● **Written exercise a**
Can you repeat word for word the passage of the Hatteras drum rig thread from "# Hatteras style" up to and including "(Jun 30, 2003)"?

● **Source text**
"""

# Hatteras style drum rig



## RuddeDogg (Mar 20, 2004)

I have heard alot about this rig. I tie my own rigs. Here in NJ we get drum, (black drum) and the rigs are a little different. I printed a picture of the Hatteras rig but it doesnt give any measurements except for the hook leader. How long should the shock leader be? I'm just curious. How long is the toatl length of the rig itself? Thanks!!!!


----------



## bluerunner (Jun 30, 2003)

the shock is long enough to have your drop from the rod tip to cast, and still haev 4-5 wraps on the spool of the reel. the rig is really simple, basically you just put a slider on the shock with beads on either side of it, then a swivel, your bite leader of 3-4 inches and your hook.


----------



## reelrebel18 (Oct 13, 2004)

http://pg.photos.yahoo.com/ph/vbsurffisher18/detail?.dir=/c427&.dnm=ff1e.jpg&.src=ph


----------



## RuddeDogg (Mar 20, 2004)

*thanks*

Thanks bluerunner, like I said I was just curious. Our drum rigs here are usually tied with a #1 swivel and a 36-42 inch 80lb leader with a 9/0-10/0 gamakatsu or 8/0, 9/0, 10/0 heavier hooks.


----------



## RuddeDogg (Mar 20, 2004)

*thanks*

Thanks reelrebel I orinted that pic already, but it didnt have any meassurements. Thanks.


----------



## AL_N_VB (Apr 3, 2002)

5-6 turns of 50 or higher shock on yer reel
slide a Mcmahon swivel on yer tag end of test
slide bead(if'n yer @ the point,slide bead on tag end of shock b4 swivel)
tie a cinch knot to a 250lbs good quality barrel swivel


have yer snelled hook in hand.Ya should really use 80-100lbs test on yer snelled hook.

Tie snelled hook to barrel swivel with a 4-5 turn cinch...the 80-100lbs test line from snelled hook to barrel swivel should be about5-6 inches

there's a great tutorial on Hatteras outfitters.com,on this rig


----------



## Drumdum (Jan 6, 2003)

RuddeDogg said:


> I have heard alot about this rig. I tie my own rigs. Here in NJ we get drum, (black drum) and the rigs are a little different. I printed a picture of the Hatteras rig but it doesnt give any measurements except for the hook leader. How long should the shock leader be? I'm just curious. How long is the toatl length of the rig itself? Thanks!!!!


 Rudde Dogg,folks vary with the lengths on a fishfinder down here. With drum the leader from the swivel to snelled hook can be as long as you want it. Many times the cast catches the fish,not always,but it does come into play. You'll find a leader that is 1.5 to 3" long to be much more effecient casting wise. I've been fishing with about a two inch long leader for 3yr now,and haven't seen where it makes any difference,as far as the fish dropping the bait.Used to use 4-6" leader,but it henders the cast,and you get more "wirley birds" that way..  IMO,think the shorter leader helps prevent guthooks as well..Many make longer leaders for cobes and stripers,but I use the same for all. Some feel an advantage with the longer leader,IMHO don't see where it helps?

Shock is the same as the other posters.


----------



## RuddeDogg (Mar 20, 2004)

*Rig*

Drumdum, 
Can the Gammy circle be replaced with another type of circle hook, say like a Mustad 13/0-14/0? They are a little thicker and have more of a circle to them. Just curious......

"""

● **Written exercise b**
Which lines in the records contain the string "newSketch"? Pick out each such line and copy it in full.

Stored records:
"""

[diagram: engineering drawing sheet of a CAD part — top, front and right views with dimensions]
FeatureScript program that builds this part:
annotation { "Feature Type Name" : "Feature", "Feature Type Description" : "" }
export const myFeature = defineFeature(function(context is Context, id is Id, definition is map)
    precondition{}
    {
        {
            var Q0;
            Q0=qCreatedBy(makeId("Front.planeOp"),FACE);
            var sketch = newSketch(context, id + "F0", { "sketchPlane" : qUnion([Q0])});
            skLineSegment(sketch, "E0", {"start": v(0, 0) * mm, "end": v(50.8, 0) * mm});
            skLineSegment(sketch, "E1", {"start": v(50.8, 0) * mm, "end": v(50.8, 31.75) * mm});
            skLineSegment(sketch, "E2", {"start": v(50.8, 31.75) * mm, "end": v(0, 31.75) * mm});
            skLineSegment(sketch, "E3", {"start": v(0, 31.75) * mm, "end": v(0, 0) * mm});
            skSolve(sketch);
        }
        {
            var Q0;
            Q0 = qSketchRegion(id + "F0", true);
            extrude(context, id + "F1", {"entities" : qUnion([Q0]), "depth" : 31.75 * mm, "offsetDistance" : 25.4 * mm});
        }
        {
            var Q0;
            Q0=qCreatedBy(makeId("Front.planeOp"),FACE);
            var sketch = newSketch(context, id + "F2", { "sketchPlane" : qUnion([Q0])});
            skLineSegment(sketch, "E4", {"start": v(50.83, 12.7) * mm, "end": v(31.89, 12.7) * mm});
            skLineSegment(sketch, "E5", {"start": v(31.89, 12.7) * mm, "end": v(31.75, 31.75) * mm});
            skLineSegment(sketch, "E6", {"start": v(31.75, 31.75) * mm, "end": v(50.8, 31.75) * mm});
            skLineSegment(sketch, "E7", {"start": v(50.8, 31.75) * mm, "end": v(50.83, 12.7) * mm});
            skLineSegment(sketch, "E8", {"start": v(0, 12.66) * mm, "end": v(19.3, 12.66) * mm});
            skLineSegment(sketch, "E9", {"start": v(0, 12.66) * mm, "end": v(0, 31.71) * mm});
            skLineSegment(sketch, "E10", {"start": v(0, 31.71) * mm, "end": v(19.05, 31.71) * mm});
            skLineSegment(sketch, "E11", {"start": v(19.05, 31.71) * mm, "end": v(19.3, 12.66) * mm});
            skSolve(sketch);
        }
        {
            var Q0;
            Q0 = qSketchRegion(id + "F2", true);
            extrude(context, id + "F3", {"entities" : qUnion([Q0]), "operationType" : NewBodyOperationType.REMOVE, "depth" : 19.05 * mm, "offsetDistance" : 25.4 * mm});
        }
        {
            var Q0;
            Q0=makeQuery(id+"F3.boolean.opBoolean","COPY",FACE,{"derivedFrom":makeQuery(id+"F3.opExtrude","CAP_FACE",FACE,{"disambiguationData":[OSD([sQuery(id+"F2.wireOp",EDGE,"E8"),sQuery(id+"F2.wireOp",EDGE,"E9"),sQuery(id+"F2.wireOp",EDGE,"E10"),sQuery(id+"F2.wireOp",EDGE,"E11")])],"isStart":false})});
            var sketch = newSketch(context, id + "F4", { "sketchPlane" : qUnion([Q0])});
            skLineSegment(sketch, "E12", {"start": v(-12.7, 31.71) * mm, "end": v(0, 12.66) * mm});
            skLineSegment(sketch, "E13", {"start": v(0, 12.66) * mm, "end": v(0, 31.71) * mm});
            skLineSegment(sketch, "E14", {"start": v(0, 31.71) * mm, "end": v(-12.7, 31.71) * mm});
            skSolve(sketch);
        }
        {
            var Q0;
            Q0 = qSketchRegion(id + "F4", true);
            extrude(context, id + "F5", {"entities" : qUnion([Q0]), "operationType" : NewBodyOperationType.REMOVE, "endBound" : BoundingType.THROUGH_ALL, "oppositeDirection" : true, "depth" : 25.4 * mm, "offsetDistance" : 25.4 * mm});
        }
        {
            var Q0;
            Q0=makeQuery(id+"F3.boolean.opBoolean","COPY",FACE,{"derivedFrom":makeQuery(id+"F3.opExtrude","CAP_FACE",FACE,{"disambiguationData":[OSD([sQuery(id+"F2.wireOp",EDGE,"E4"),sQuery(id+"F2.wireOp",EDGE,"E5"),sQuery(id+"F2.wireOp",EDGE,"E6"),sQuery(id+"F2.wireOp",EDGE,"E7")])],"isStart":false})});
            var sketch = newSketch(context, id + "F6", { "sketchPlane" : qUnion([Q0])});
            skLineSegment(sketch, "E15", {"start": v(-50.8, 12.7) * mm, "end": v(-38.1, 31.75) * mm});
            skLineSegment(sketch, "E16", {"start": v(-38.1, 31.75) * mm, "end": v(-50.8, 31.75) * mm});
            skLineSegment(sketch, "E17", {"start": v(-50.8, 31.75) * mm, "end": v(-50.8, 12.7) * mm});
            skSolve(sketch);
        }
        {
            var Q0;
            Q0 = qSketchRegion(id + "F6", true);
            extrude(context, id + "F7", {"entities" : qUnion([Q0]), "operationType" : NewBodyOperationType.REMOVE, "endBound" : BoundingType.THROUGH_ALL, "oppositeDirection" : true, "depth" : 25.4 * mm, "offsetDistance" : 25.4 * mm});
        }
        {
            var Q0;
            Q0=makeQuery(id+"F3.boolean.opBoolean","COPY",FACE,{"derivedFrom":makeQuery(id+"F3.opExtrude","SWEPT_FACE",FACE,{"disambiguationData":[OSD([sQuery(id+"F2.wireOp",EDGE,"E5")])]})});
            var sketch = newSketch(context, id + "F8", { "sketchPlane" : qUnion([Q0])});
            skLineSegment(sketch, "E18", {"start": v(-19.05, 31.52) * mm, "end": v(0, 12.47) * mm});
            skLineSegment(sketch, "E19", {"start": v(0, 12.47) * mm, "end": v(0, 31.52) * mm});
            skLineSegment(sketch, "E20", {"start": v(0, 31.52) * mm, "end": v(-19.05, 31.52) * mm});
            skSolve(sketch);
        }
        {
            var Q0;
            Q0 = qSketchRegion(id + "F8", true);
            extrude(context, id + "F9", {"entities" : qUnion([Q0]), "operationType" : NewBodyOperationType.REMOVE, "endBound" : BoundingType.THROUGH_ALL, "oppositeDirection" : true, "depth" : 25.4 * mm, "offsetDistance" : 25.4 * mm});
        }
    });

"""

● **Full answer a**
# Hatteras style drum rig



## RuddeDogg (Mar 20, 2004)

I have heard alot about this rig. I tie my own rigs. Here in NJ we get drum, (black drum) and the rigs are a little different. I printed a picture of the Hatteras rig but it doesnt give any measurements except for the hook leader. How long should the shock leader be? I'm just curious. How long is the toatl length of the rig itself? Thanks!!!!


----------



## bluerunner (Jun 30, 2003)

● **Full answer b**
            var sketch = newSketch(context, id + "F0", { "sketchPlane" : qUnion([Q0])});
            var sketch = newSketch(context, id + "F2", { "sketchPlane" : qUnion([Q0])});
            var sketch = newSketch(context, id + "F4", { "sketchPlane" : qUnion([Q0])});
            var sketch = newSketch(context, id + "F6", { "sketchPlane" : qUnion([Q0])});
            var sketch = newSketch(context, id + "F8", { "sketchPlane" : qUnion([Q0])});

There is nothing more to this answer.